The House Oversight and Reform Committee will debut draft legislation next week to adopt major reforms to the 2014 Federal Information Security Management Act (FISMA) that sets cybersecurity requirements for Federal civilian agencies.
The draft legislation, the committee said, will aim to “reform FISMA to ensure federal agencies can better prepare for and respond to the cyber threats they face.”
While the draft committee bill is not yet public, sources from both sides of Capitol Hill indicated today that the content of the legislation runs broadly in line with FISMA reform legislation approved by the Senate Homeland Security and Governmental Affairs Committee in October 2021 with broad bipartisan support.
Sponsors of the Senate bill tried unsuccessfully to hitch their FISMA legislation to the Fiscal Year 2022 National Defense Authorization Act (NDAA) that President Biden signed in late December.
The House Oversight and Reform Committee will discuss the draft legislation at a January 11 hearing that will feature testimony from former Federal Chief Information Security Officer Grant Schneider, former NASA CIO Renee Wynn, and Jennifer Franks, Director of Information Technology and Cybersecurity at the Government Accountability Office.

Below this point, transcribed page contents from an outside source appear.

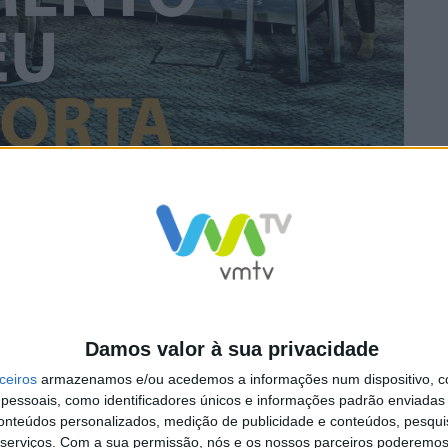
 conversa sobre espírito europeu. Ao longo dos três dias, e
putados Isabel Carvalhais, José Manuel Fernandes, Nuno 
Damos valor à sua privacidade
o Prémio do Cidadão Europeu 2020 e 2021, ao Corpo Nacional 
ceiros
armazenamos e/ou acedemos a informações num dispositivo, c
espectivamente, pelo eurodeputado José Manuel Fernandes,
essoais, como identificadores únicos e informações padrão enviadas 
ividade em Braga termina com um concerto de Club Makumb
conteúdos personalizados, medição de publicidade e conteúdos, pesqui
serviços.
Com a sua permissão, nós e os nossos parceiros poderemos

Also testifying at the committee hearing will be Gordon Bitko, formerly CIO at the Federal Bureau of Investigation and now senior VP of policy at the Information Technology Industry Council; and Ross Nodurft, executive director at the Alliance for Digital Innovation and former chief of the cybersecurity team at the Office of Management and Budget (OMB).
“The onslaught of devastating cyberattacks against the federal government, as well as state and local governments and the private sector, is shining a spotlight on the need to improve FISMA, which has not been updated since 2014,” the committee said in announcing the hearing. It cited data from OMB detailing more than 30,000 cyber incidents reported by Federal agencies in FY2020, along with large-scale cyberattacks since then on government and private sector targets including the SolarWinds software supply chain exploit.
“In response to these threats and attacks, the hearing will examine the urgent need to reform FISMA and create a clear, coordinated, whole-of-government approach to federal cybersecurity to meet the challenges of this new and constantly evolving cyber frontier,” the committee said.
Senate Bill Thumbnails
The existing Senate FISMA legislation would, among other provisions:
- Put the Cybersecurity and Infrastructure Security Agency (CISA) more firmly in charge of Federal civilian agency security;
- Wrap the National Cyber Director and the Office of Management and Budget (OMB) more tightly into cybersecurity policy-setting;
- Ensure more timely delivery to key congressional committees of details about major cyberattacks;
- Codify into Federal law some aspects of President Biden’s cybersecurity executive order issued in May 2021; and
- Put into motion penetration testing of Federal civilian networks – a provision that has the endorsement of current Federal CISO Chris DeRusha.
OMB Forges Ahead
At the same time as Congress grapples with changes to the existing FISMA law, OMB has wasted little time in modifying its own orders to Federal agencies on how to put tighter cybersecurity rules into place.
Last month, the agency issued new FISMA guidance to agencies for FY2021-2022 that puts into practice several priorities in the Biden administration’s Cybersecurity Executive Order issued in May 2021, and that also align with key aspects of the existing Senate legislation.
OMB officials said the new guidance is aimed to “help agencies focus less on compliance-based activities, and spend more time measuring information that is closely tied to observable and practical security outcomes.” Federal CISO DeRusha emphasized that the new guidance “is designed to help agencies focus on practical security outcomes by measuring the use of rigorous multilayered security testing, automation of security and compliance controls, and progress in adopting a zero trust architecture.”
The December 2021 guidance features:
- Requirements from the Cyber EO regarding multifactor authentication and encryption;
- Laying a foundation for collecting information that will support OMB’s zero trust strategy that the agency released in September;
- A review of the Continuous Diagnostics and Mitigation (CDM) Program and work to make it more effective in FY 2022;
- Requirements for Federal agencies to invest in more “sophisticated and multilayered application testing requirements”;
- More Federal agency use of security automation technologies to improve efficiency and transparency; and
- Implementation guidance for CISA’s cyber Incident Response Playbook.